Her attempt at humor was met with sternness.
“Time travel is a law of physics, not an abomination to Christianity, ” he said, alluding to the old Celtic beliefs. “The nature of time is as intertwined with the universe as the beat of the tides. It is in the service of God and His people that I apply my scholarship to it, as I would to any other course of study.”
Lonan considered her as he would a child, and he softened. “But I demand too much of you. Come.” He pulled himself to the edge of his chair and slowly stood. “I will show you your room. You and I have much time together yet.”
And, with that ominous statement resonating in her, Lonan walked Magda to the small cell she would call her own.
The men had long returned to Castle Gloom and their furious chief, short a wench and one stud horse.
The lace was the first to rise, tickling the surface of the lake with its tattered, stained fingers.
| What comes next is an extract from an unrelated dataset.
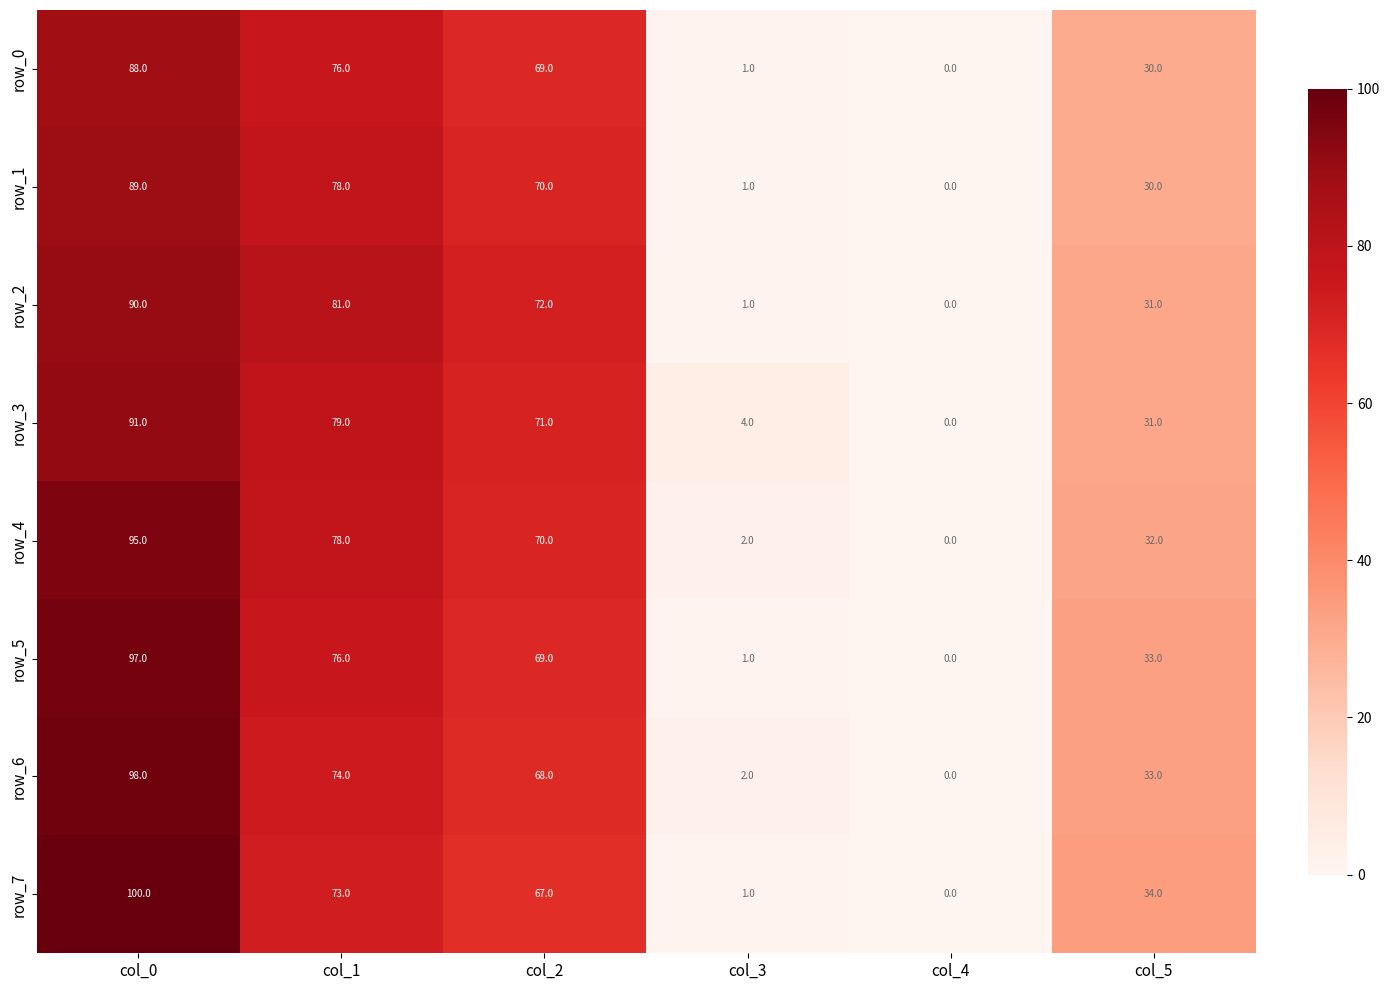

Which series changed the most between col_0 and col_5?

row_7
Gradually the green plaid rose to meet it, the wool thick with water and moving sluggishly, like some angry spectral body exhumed from the deep. It bobbed there for a time, on the choppy waves, until it disappeared again, pulled slowly back to the bottom.
Chapter 21
After he’d been recognized outside Dumfries, James and his men had traveled by night, resting as best they could by day. They had purposefully steered clear of Edinburgh, not far from Falkirk to the east. It was near dawn when they approached what appeared to be a simple crofter’s cottage near Falkirk Moor.